# [The data]
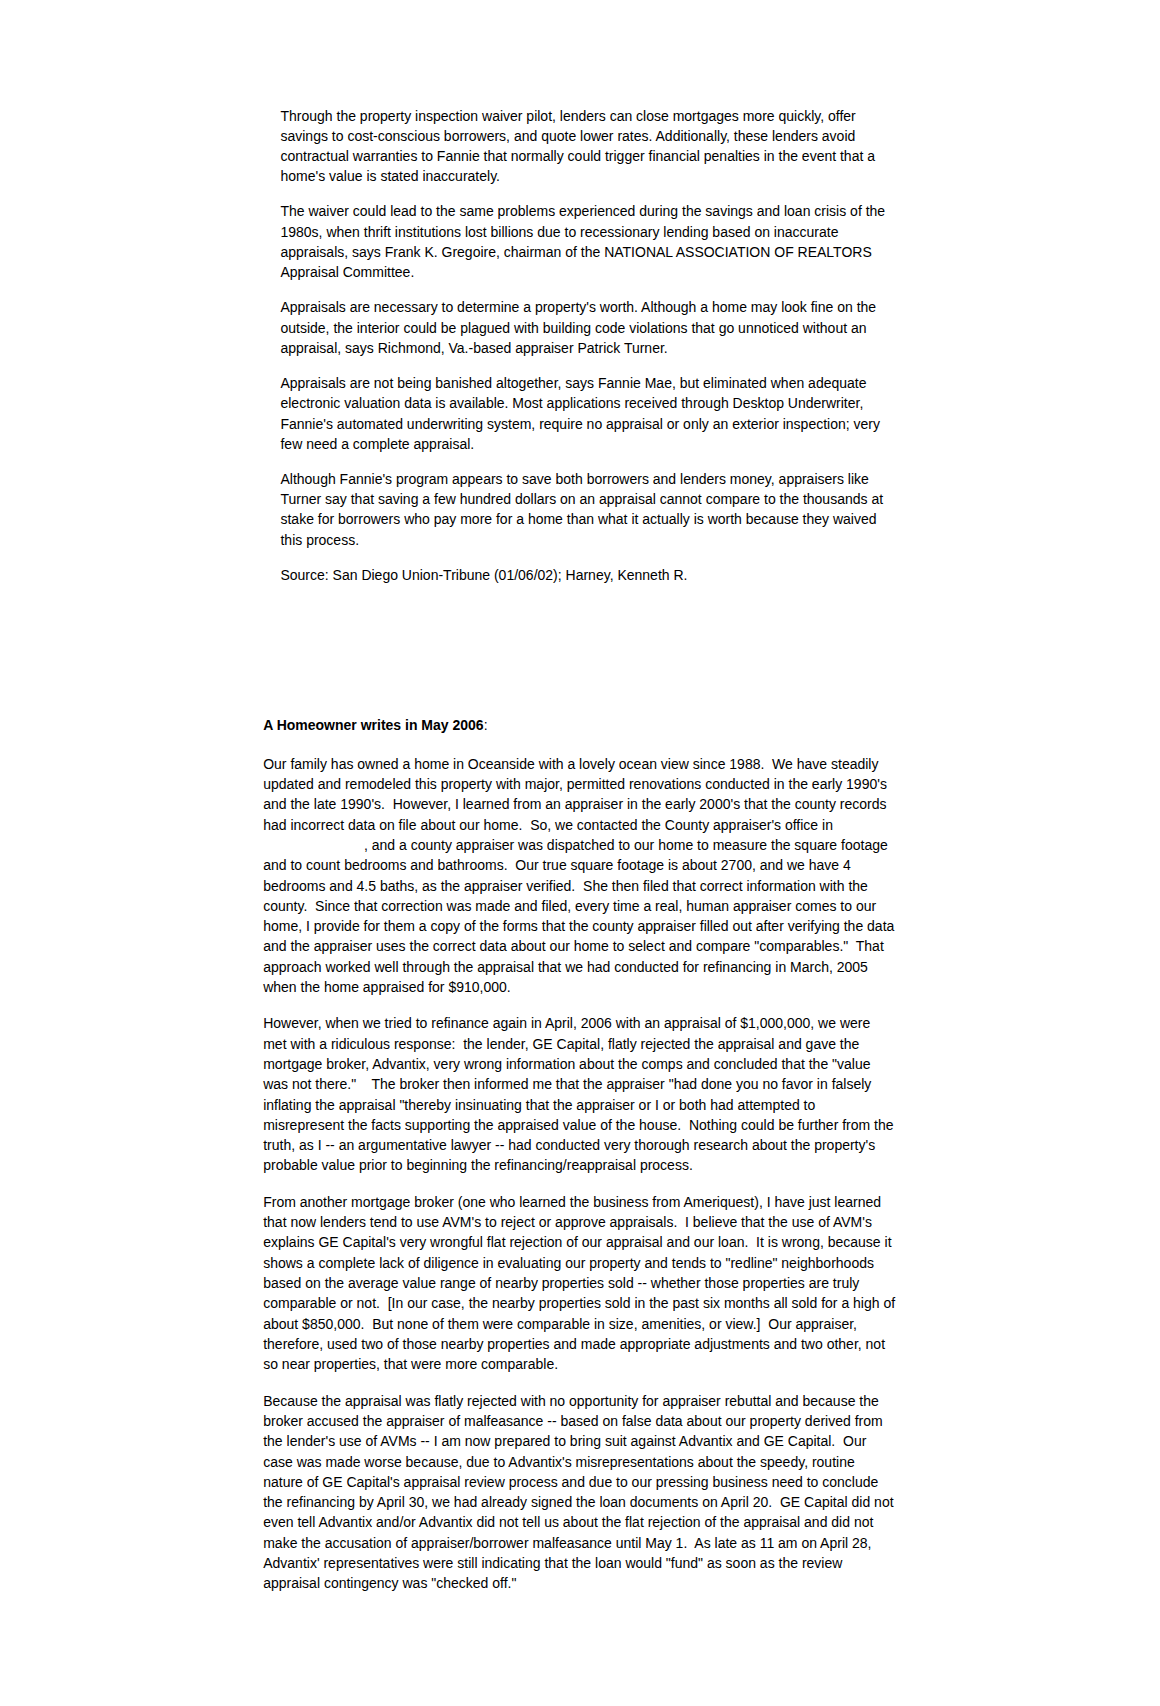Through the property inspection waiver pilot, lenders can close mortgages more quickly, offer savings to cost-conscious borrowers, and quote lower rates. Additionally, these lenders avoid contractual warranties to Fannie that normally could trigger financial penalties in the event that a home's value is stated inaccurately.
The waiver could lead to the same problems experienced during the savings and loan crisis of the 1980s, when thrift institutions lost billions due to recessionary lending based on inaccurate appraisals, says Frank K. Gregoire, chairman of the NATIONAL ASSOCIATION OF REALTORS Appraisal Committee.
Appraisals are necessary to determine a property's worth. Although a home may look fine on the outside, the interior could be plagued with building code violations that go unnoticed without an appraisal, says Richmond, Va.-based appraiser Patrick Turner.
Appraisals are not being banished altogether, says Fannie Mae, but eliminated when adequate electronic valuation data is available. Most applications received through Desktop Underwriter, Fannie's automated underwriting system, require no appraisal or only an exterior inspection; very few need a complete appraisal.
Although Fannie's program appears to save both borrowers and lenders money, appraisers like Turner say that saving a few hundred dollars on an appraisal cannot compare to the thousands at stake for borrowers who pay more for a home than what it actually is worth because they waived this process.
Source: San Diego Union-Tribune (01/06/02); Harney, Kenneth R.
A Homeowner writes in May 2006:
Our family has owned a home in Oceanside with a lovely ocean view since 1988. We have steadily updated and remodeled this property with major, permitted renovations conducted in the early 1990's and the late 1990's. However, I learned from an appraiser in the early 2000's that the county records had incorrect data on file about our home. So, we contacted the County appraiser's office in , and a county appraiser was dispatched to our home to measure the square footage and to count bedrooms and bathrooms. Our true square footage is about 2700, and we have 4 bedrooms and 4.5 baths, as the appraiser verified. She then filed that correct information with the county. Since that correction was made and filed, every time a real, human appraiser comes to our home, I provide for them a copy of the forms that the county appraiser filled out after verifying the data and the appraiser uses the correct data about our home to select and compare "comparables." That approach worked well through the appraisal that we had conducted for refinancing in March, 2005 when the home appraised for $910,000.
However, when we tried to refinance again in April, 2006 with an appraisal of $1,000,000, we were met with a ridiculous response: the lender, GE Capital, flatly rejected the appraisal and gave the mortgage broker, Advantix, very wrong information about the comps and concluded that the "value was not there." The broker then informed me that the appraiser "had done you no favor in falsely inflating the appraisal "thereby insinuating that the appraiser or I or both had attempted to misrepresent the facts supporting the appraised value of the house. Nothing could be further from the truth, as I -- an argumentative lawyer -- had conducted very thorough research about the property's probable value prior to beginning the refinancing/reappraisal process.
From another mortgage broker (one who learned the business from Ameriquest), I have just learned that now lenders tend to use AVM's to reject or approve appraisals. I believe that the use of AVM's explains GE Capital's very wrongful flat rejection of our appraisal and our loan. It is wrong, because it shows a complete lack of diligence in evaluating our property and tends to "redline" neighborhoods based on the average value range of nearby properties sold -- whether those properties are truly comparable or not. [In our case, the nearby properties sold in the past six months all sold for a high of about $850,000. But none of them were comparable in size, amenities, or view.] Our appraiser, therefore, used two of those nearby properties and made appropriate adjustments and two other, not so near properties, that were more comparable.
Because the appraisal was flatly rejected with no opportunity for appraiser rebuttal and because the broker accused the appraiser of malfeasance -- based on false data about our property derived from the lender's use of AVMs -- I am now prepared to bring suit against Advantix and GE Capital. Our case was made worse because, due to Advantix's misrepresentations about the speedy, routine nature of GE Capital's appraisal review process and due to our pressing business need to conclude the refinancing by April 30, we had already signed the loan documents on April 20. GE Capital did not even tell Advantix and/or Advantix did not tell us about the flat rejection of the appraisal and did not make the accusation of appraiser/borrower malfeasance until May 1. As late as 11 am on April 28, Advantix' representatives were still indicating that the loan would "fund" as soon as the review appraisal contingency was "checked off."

# [About this exercise]
Leave out the pictures and reproduce the rest of the listing exactly.

# [Answer]
Through the property inspection waiver pilot, lenders can close mortgages more quickly, offer savings to cost-conscious borrowers, and quote lower rates. Additionally, these lenders avoid contractual warranties to Fannie that normally could trigger financial penalties in the event that a home's value is stated inaccurately.
The waiver could lead to the same problems experienced during the savings and loan crisis of the 1980s, when thrift institutions lost billions due to recessionary lending based on inaccurate appraisals, says Frank K. Gregoire, chairman of the NATIONAL ASSOCIATION OF REALTORS Appraisal Committee.
Appraisals are necessary to determine a property's worth. Although a home may look fine on the outside, the interior could be plagued with building code violations that go unnoticed without an appraisal, says Richmond, Va.-based appraiser Patrick Turner.
Appraisals are not being banished altogether, says Fannie Mae, but eliminated when adequate electronic valuation data is available. Most applications received through Desktop Underwriter, Fannie's automated underwriting system, require no appraisal or only an exterior inspection; very few need a complete appraisal.
Although Fannie's program appears to save both borrowers and lenders money, appraisers like Turner say that saving a few hundred dollars on an appraisal cannot compare to the thousands at stake for borrowers who pay more for a home than what it actually is worth because they waived this process.
Source: San Diego Union-Tribune (01/06/02); Harney, Kenneth R.
A Homeowner writes in May 2006:
Our family has owned a home in Oceanside with a lovely ocean view since 1988. We have steadily updated and remodeled this property with major, permitted renovations conducted in the early 1990's and the late 1990's. However, I learned from an appraiser in the early 2000's that the county records had incorrect data on file about our home. So, we contacted the County appraiser's office in , and a county appraiser was dispatched to our home to measure the square footage and to count bedrooms and bathrooms. Our true square footage is about 2700, and we have 4 bedrooms and 4.5 baths, as the appraiser verified. She then filed that correct information with the county. Since that correction was made and filed, every time a real, human appraiser comes to our home, I provide for them a copy of the forms that the county appraiser filled out after verifying the data and the appraiser uses the correct data about our home to select and compare "comparables." That approach worked well through the appraisal that we had conducted for refinancing in March, 2005 when the home appraised for $910,000.
However, when we tried to refinance again in April, 2006 with an appraisal of $1,000,000, we were met with a ridiculous response: the lender, GE Capital, flatly rejected the appraisal and gave the mortgage broker, Advantix, very wrong information about the comps and concluded that the "value was not there." The broker then informed me that the appraiser "had done you no favor in falsely inflating the appraisal "thereby insinuating that the appraiser or I or both had attempted to misrepresent the facts supporting the appraised value of the house. Nothing could be further from the truth, as I -- an argumentative lawyer -- had conducted very thorough research about the property's probable value prior to beginning the refinancing/reappraisal process.
From another mortgage broker (one who learned the business from Ameriquest), I have just learned that now lenders tend to use AVM's to reject or approve appraisals. I believe that the use of AVM's explains GE Capital's very wrongful flat rejection of our appraisal and our loan. It is wrong, because it shows a complete lack of diligence in evaluating our property and tends to "redline" neighborhoods based on the average value range of nearby properties sold -- whether those properties are truly comparable or not. [In our case, the nearby properties sold in the past six months all sold for a high of about $850,000. But none of them were comparable in size, amenities, or view.] Our appraiser, therefore, used two of those nearby properties and made appropriate adjustments and two other, not so near properties, that were more comparable.
Because the appraisal was flatly rejected with no opportunity for appraiser rebuttal and because the broker accused the appraiser of malfeasance -- based on false data about our property derived from the lender's use of AVMs -- I am now prepared to bring suit against Advantix and GE Capital. Our case was made worse because, due to Advantix's misrepresentations about the speedy, routine nature of GE Capital's appraisal review process and due to our pressing business need to conclude the refinancing by April 30, we had already signed the loan documents on April 20. GE Capital did not even tell Advantix and/or Advantix did not tell us about the flat rejection of the appraisal and did not make the accusation of appraiser/borrower malfeasance until May 1. As late as 11 am on April 28, Advantix' representatives were still indicating that the loan would "fund" as soon as the review appraisal contingency was "checked off."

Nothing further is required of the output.